As a sequel to Life Sharing, 0100101110101101.ORG created Vopos, a project in which the artists wore Global Positioning System (GPS) transmitters to track their whereabouts, mapping their location on their Web site in real time. The artists also patched their mobile phone conversations through their server so anyone could listen in. A recording of their conversations was then remixed by Negativland, an art collective whose sound collages have led to multiple law suits for copyright infringement.

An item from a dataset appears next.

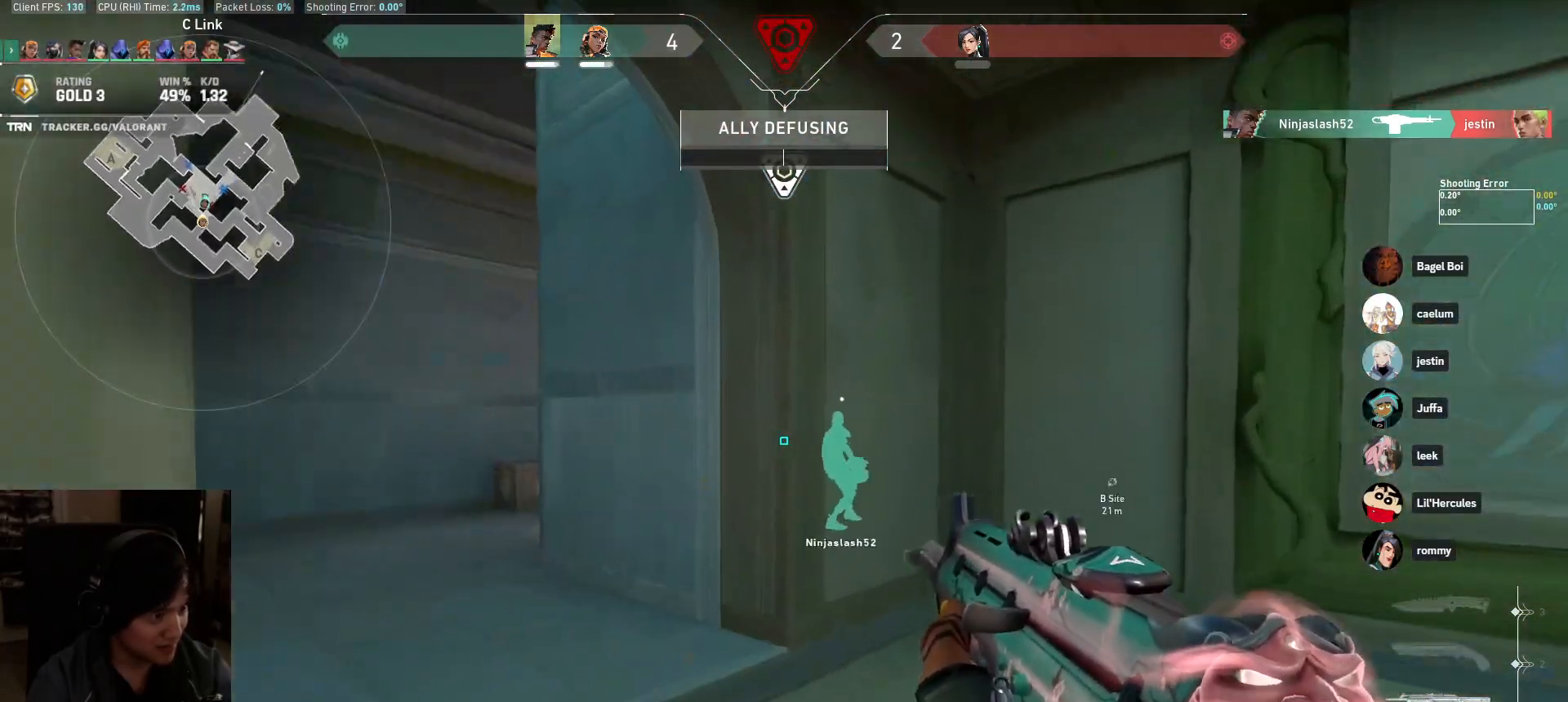
{"keys": ["a", "w"], "mouse": [], "events": [[217, "w", "up"], [333, "w", "down"]]}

Vopos and Life Sharing were elements of a larger project dubbed Glasnost, a reference to Mikhail Gorbachev's policies of openness that led, albeit indirectly, to the collapse of the Soviet Union. According to the artists, in Glasnost "0100101110101101.ORG is trying to give an account of how vast amounts of personal information are moving into corporate hands, where it can be developed into electronic profiles of individuals and groups that are potentially far more detailed and intrusive than the files built up in the past by state police and security agencies." In response to this Orwellian specter of corporate data collection, 0100101110101101.ORG turned their Web site into a virtual glass house, applying the principles of open source software to open their lives to the public eye.